§ **WHAT IS BEING ASKED**:
Return each line of the data below that includes the string "label", treating uppercase and lowercase letters as different.

------------

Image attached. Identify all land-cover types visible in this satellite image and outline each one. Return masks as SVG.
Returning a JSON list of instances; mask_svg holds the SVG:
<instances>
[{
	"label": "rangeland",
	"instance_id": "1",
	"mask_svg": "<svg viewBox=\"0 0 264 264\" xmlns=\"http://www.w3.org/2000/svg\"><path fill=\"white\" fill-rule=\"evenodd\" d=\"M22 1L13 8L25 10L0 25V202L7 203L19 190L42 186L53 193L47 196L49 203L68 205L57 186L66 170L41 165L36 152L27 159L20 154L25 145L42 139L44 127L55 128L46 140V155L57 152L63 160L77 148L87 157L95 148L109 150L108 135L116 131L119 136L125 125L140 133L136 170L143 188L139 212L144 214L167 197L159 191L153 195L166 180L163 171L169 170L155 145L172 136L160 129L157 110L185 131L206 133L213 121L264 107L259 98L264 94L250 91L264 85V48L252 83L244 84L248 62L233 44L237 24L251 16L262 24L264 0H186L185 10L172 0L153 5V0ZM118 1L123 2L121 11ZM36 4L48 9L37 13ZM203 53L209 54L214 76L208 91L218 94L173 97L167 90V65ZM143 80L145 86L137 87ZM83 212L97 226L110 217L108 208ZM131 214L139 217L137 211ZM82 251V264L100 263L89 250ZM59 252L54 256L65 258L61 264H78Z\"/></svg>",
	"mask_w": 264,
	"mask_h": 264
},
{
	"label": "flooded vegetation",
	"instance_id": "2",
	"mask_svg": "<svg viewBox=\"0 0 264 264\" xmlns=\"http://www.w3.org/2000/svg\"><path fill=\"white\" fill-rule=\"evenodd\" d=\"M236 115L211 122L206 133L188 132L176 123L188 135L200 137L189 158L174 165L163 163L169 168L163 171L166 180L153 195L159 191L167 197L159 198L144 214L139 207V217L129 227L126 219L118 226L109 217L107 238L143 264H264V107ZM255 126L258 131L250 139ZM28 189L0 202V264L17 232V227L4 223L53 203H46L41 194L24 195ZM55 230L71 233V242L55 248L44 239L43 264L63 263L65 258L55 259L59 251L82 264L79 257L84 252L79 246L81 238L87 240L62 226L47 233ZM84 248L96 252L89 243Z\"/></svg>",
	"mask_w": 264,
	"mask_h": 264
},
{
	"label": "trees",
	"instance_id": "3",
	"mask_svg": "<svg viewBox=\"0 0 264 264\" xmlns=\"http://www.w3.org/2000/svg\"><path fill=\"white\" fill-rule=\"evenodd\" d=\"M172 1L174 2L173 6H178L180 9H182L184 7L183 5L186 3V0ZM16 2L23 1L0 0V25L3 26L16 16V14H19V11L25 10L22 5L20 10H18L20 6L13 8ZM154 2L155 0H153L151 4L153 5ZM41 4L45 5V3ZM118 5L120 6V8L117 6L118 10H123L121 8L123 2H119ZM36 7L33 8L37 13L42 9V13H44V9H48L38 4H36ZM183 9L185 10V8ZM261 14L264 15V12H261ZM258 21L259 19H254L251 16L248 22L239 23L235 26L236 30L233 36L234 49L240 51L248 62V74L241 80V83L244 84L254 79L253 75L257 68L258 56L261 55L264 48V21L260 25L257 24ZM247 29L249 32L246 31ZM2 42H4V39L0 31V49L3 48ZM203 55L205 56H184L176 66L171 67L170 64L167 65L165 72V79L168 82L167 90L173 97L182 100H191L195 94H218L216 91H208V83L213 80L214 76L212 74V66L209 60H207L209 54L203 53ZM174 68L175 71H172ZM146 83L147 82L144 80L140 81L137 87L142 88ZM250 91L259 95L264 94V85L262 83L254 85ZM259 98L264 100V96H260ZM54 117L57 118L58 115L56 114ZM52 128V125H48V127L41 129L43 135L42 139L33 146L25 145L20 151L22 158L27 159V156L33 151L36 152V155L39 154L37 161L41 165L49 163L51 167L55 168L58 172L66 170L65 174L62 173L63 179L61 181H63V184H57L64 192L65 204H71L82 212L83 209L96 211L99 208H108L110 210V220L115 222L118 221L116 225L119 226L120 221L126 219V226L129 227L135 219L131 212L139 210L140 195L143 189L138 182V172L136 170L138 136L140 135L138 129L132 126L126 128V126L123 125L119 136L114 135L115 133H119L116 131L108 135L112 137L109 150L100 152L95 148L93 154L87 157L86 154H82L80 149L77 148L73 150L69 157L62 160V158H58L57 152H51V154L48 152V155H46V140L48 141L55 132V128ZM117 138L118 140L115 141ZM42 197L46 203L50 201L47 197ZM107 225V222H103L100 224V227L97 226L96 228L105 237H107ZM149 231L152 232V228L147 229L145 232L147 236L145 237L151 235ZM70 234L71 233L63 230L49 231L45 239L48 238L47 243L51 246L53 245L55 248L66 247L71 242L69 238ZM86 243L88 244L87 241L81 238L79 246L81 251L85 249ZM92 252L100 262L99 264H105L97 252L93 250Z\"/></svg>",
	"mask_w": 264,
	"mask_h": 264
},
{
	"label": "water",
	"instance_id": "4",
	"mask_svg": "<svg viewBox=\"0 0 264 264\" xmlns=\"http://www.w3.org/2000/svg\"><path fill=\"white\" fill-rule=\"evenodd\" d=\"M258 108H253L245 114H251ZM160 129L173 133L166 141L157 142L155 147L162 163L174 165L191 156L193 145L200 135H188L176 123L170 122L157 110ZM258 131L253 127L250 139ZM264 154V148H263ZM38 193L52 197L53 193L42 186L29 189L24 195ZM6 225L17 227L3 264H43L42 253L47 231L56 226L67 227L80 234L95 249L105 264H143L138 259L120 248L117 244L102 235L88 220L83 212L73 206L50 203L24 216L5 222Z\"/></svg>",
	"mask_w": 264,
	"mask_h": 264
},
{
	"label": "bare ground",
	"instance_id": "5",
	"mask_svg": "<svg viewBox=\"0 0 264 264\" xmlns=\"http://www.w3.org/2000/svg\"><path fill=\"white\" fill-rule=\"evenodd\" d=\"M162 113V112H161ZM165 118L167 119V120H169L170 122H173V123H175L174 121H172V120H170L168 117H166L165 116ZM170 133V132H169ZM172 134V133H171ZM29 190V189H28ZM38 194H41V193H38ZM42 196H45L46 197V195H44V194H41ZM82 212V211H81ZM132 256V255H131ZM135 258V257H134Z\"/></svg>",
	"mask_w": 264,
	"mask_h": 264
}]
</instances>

------------

§ **COMPLETE ANSWER**:
	"label": "rangeland",
	"label": "flooded vegetation",
	"label": "trees",
	"label": "water",
	"label": "bare ground",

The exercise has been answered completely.